OBJECTIF 1.
Indiquez si les affirmations (a), (b) et (c) concordent avec l'extrait sur le rap et le féminisme ci-dessous. Pour chacune, répondez oui ou non et citez mot pour mot les termes décisifs de l'extrait.
(a) L'entrevue avec la rappeuse Donzelle a paru dans La presse le 4 septembre 2018.
(b) Donzelle arrête une toune dès qu'elle y entend de la vulgarité.
(c) Dans la section Questionnement, l'hypersexualisation dans le Hip Hop ne suscite aucun malaise.

Questionnement :
Peut-on être féministe et écouter du Rap? (on reproche un discours misogyne ou une image hypersexualisée de la femme) Quel est la limite entre hypersexualisation et libération des corps? Parler de féminisme et de misogynie est parfois une critique trop rapide du RAP et je ne veux pas me laisser aller dans une critique trop facile. J’éprouve un profond malaise devant l’hypersexualisions dans le Hip Hop, mais je ne veux surtout pas rentrer dans le « slut shaming ». Contradiction : mouvement de libération du racisme, mais renforce les clichés et stéréotypes sur les femmes. Est-ce qu’on peut vraiment faire cette reproche au Hip Hop? C’est très difficile de s’attaquer à tous les problèmes en même temps et il faut faire attention de ne pas enlever de la crédibilité au Hip Hop (ils ont un grand impact dans la lutte au racisme qu’il ne faut pas minimiser).

Notes / Sources
Stephanie VALET, «Peut-on écouter du rap et être féministe? », La presse (4 septembre 2018),
https://www.lapresse.ca/arts/musique/201809/04/01-5195131-peut-on-ecouter-du-rap-et-etre-feministe.php (Page consultée le 10 novembre 2021). : Entrevue avec la rappeuse québécoise Donzelle
- « On reproche souvent au rap de véhiculer un discours misogyne et une image hypersexualisée de la femme. Est-il possible d’en écouter tout en ayant des convictions féministes? » : c’est exactement la question qui a commencé mon questionnement (voir section Questionnement)
- « Je suis dans une position où tout le travail fait par les femmes avant moi me permet d’écouter ce que je veux sans qu’on me dise quoi faire. […] Si tu penses aux intérêts des femmes, au fait d’être en plein contrôle de ton corps et de ta sexualité, tu peux jouer la game de l’hypersexualisation comme le font Nicki Minaj ou Cupcakke. » : Quel est la limite entre hypersexualisation et libération des corps ? Qu’est ce qui est vraiment le plus important pour l’intérêt des femmes (historiquement, maintenant)?
- « Cette question se pose dans plein de domaines. Est-ce que tu peux avoir une auto et avoir une position environnementaliste? » : Nous sommes dans une époque pleine de contradiction et cela dans tous les domaines, mais est ce que la contraction est vraiment si grande qu’entre celle des autos et de l’environnement. Est ce que c’est un aveux du journalisme que le Hip Hop nuit directement à la cause féministe?
- « C’est quand je sens le ton d’agressivité ou la violence liée à la sexualité que se trouve ma limite et que j’arrête la toune. Drogue, sexe, vulgarité, je suis OK avec tout ça. Mais la sexualité non consentante… Concernant les actes répréhensibles d’artistes dans la vraie vie, je trouve ça plus compliqué. » : Donzelle est mitigé sur la « cancel culture ». Je suis d’accord avec sa limite (la sexualité non consentante c’est clairement trop), mais je me demande s’il ne faut pas mettre de barrière avant. Le sujet est extrêmement délicat car il ne faut pas rentrer dans le slut shaming qui ne ferait que reculer la cause des femmes.

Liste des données
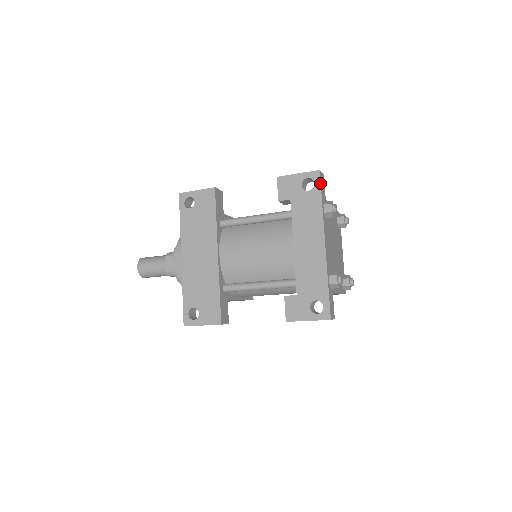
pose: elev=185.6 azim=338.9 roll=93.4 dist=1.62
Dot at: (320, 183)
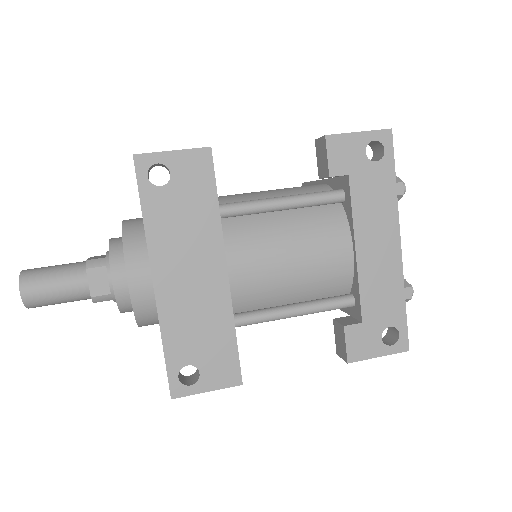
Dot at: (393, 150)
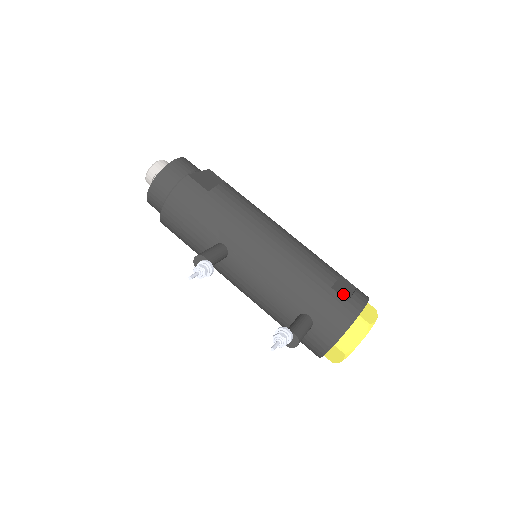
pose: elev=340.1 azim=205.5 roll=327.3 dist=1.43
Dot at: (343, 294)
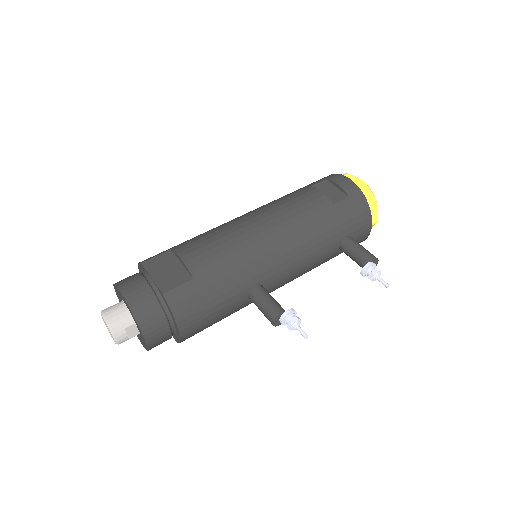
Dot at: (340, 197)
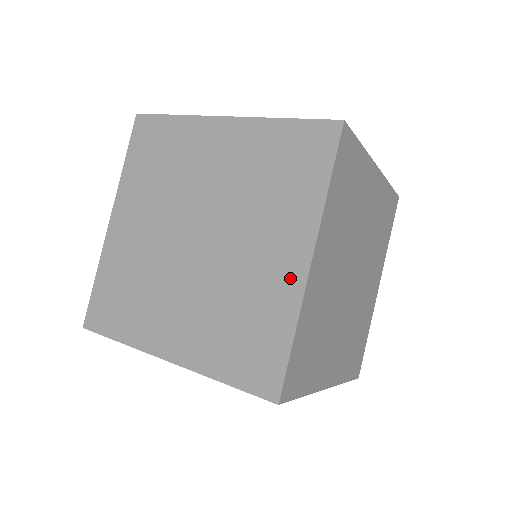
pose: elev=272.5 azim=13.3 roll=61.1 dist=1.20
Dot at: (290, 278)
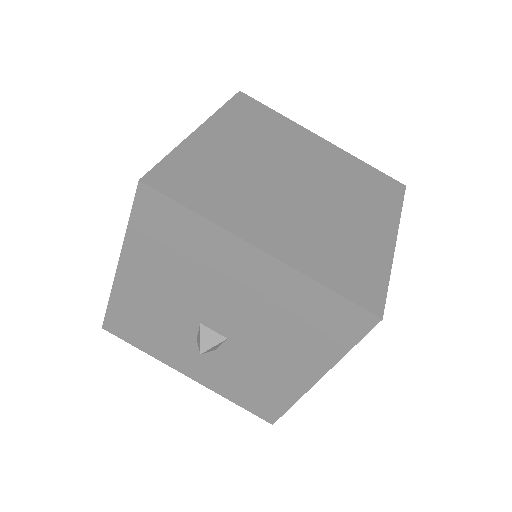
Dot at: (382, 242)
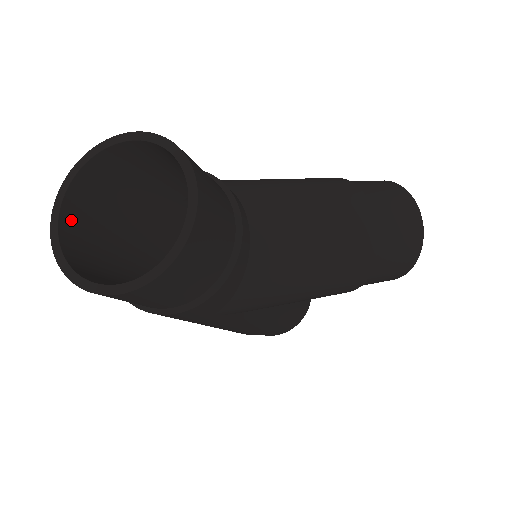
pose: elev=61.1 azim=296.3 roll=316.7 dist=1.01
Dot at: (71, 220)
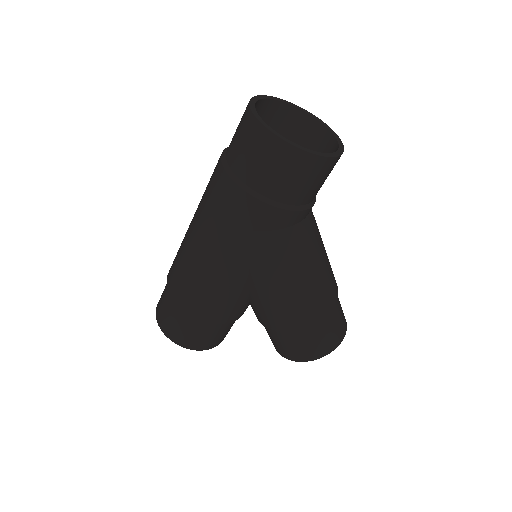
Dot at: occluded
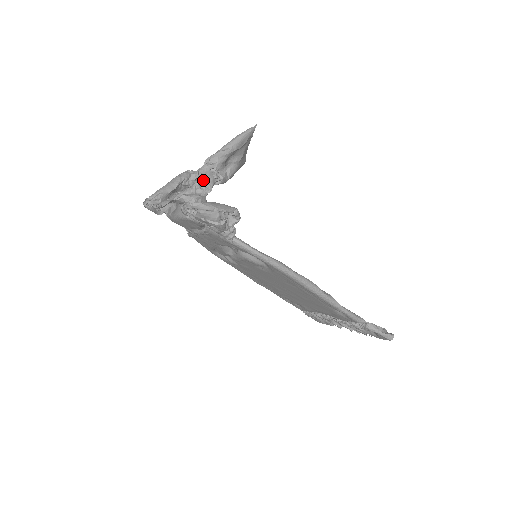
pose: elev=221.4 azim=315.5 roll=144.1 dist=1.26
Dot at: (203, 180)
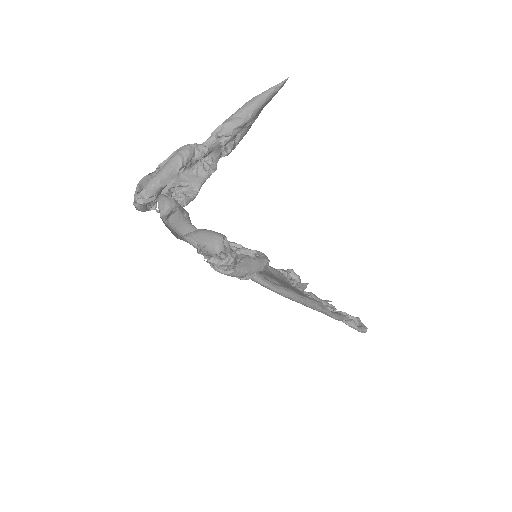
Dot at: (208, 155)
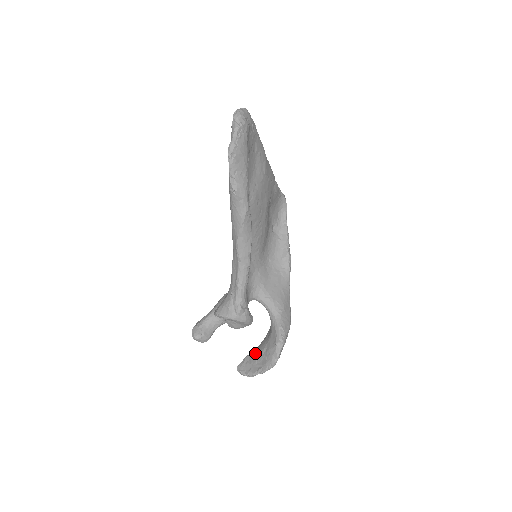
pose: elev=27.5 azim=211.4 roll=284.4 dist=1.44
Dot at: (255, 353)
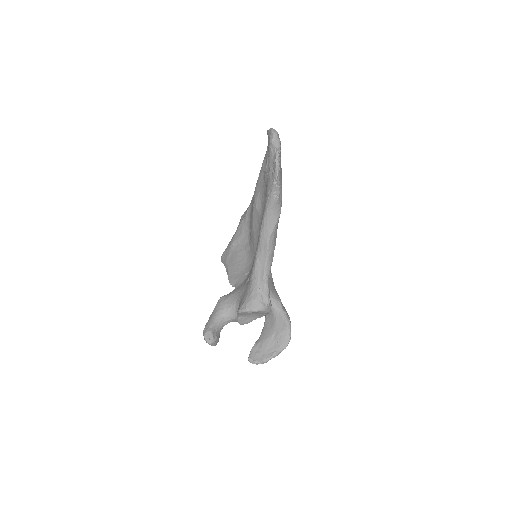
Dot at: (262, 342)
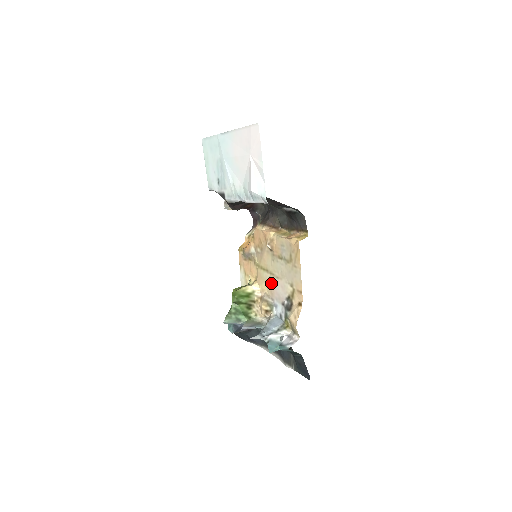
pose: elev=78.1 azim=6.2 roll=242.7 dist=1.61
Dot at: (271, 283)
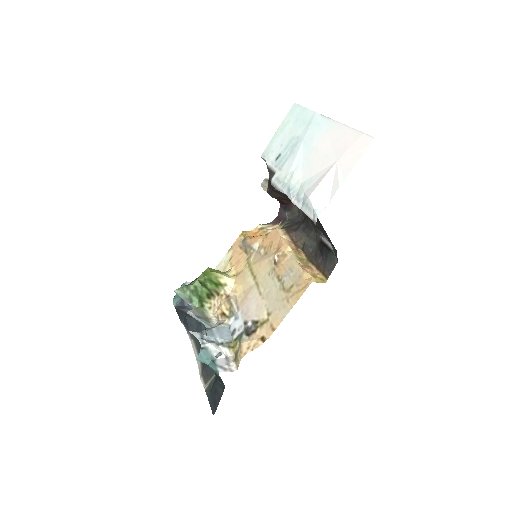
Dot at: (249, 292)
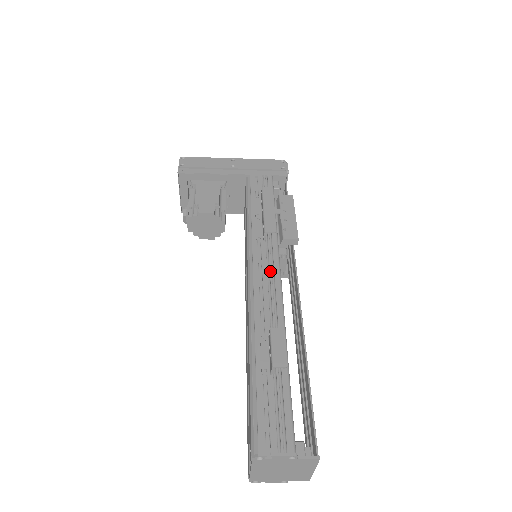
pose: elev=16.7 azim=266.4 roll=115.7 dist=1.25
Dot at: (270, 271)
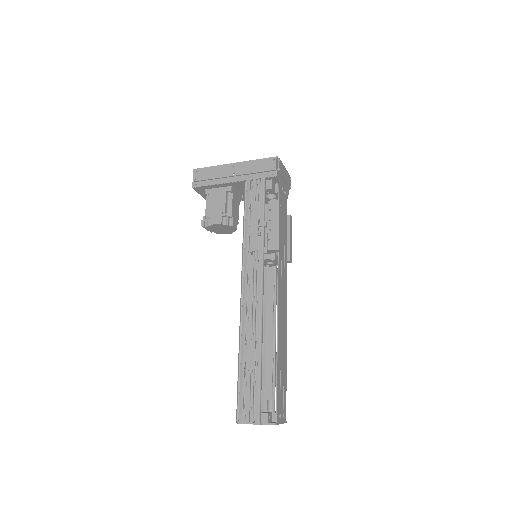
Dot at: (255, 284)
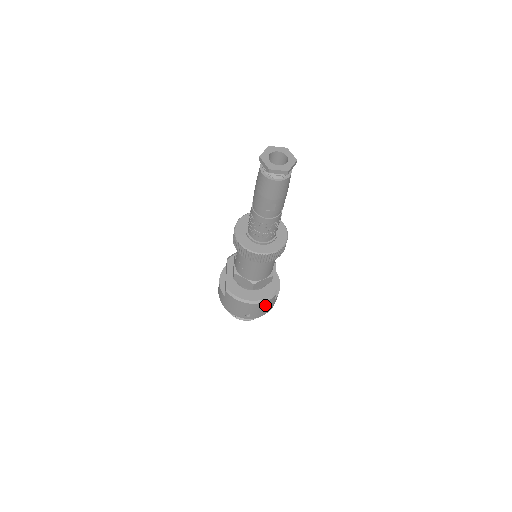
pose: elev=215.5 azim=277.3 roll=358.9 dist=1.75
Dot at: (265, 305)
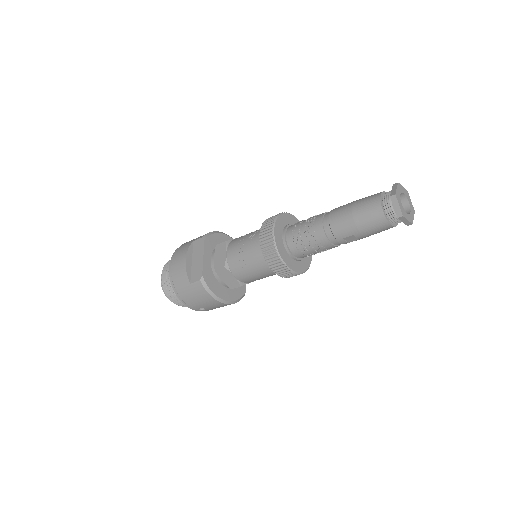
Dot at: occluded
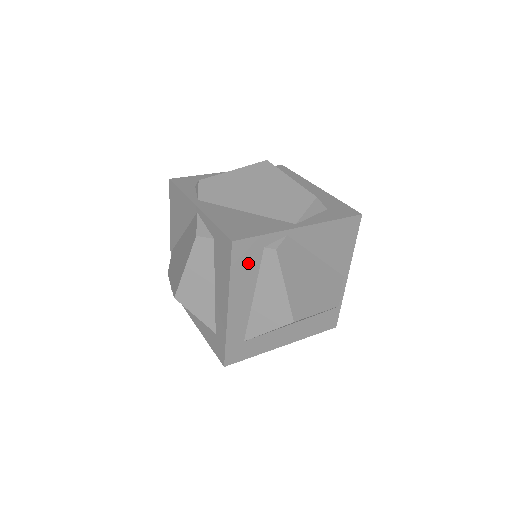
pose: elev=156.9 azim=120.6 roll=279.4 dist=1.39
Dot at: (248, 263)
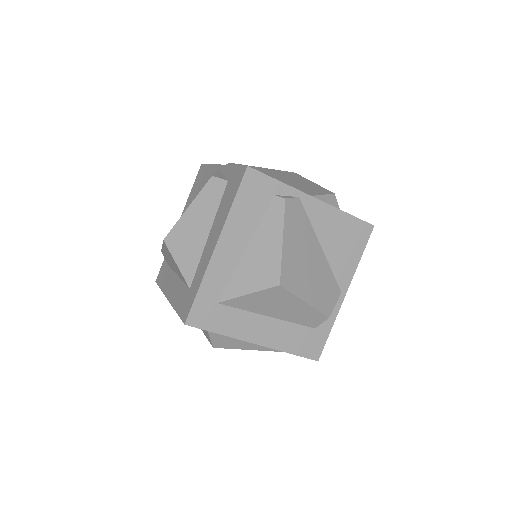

OBJECTIF 2. Mettez les lignes de tous les enregistrements ci-dessus dans un tableau Markdown à deux colonnes : « N° » pour le numéro de rang et « Ligne » pour la ligne. Omettez les lignes vides et n'incluez pas les images dans la réponse.

RÉPONSE RÉDIGÉE 1.
(a) Oui : « La presse (4 septembre 2018) »
(b) Non : « Drogue, sexe, vulgarité, je suis OK avec tout ça. »
(c) Non : « J’éprouve un profond malaise »

RÉPONSE RÉDIGÉE 2.
| N° | Ligne |
|---|---|
| 1 | pose: elev=185.6 azim=338.9 roll=93.4 dist=1.62 |
| 2 | Dot at: (320, 183) |
| 3 | Dot at: (393, 150) |
| 4 | pose: elev=340.1 azim=205.5 roll=327.3 dist=1.43 |
| 5 | Dot at: (343, 294) |
| 6 | Dot at: (340, 197) |
| 7 | pose: elev=272.5 azim=13.3 roll=61.1 dist=1.20 |
| 8 | Dot at: (290, 278) |
| 9 | Dot at: (382, 242) |
| 10 | pose: elev=61.1 azim=296.3 roll=316.7 dist=1.01 |
| 11 | Dot at: (71, 220) |
| 12 | Dot at: occluded |
| 13 | pose: elev=221.4 azim=315.5 roll=144.1 dist=1.26 |
| 14 | Dot at: (203, 180) |
| 15 | Dot at: (208, 155) |
| 16 | pose: elev=27.5 azim=211.4 roll=284.4 dist=1.44 |
| 17 | Dot at: (255, 353) |
| 18 | Dot at: (262, 342) |
| 19 | pose: elev=78.1 azim=6.2 roll=242.7 dist=1.61 |
| 20 | Dot at: (271, 283) |
| 21 | Dot at: (249, 292) |
| 22 | pose: elev=16.7 azim=266.4 roll=115.7 dist=1.25 |
| 23 | Dot at: (270, 271) |
| 24 | Dot at: (255, 284) |
| 25 | pose: elev=215.5 azim=277.3 roll=358.9 dist=1.75 |
| 26 | Dot at: (265, 305) |
| 27 | Dot at: occluded |
| 28 | pose: elev=156.9 azim=120.6 roll=279.4 dist=1.39 |
| 29 | Dot at: (248, 263) |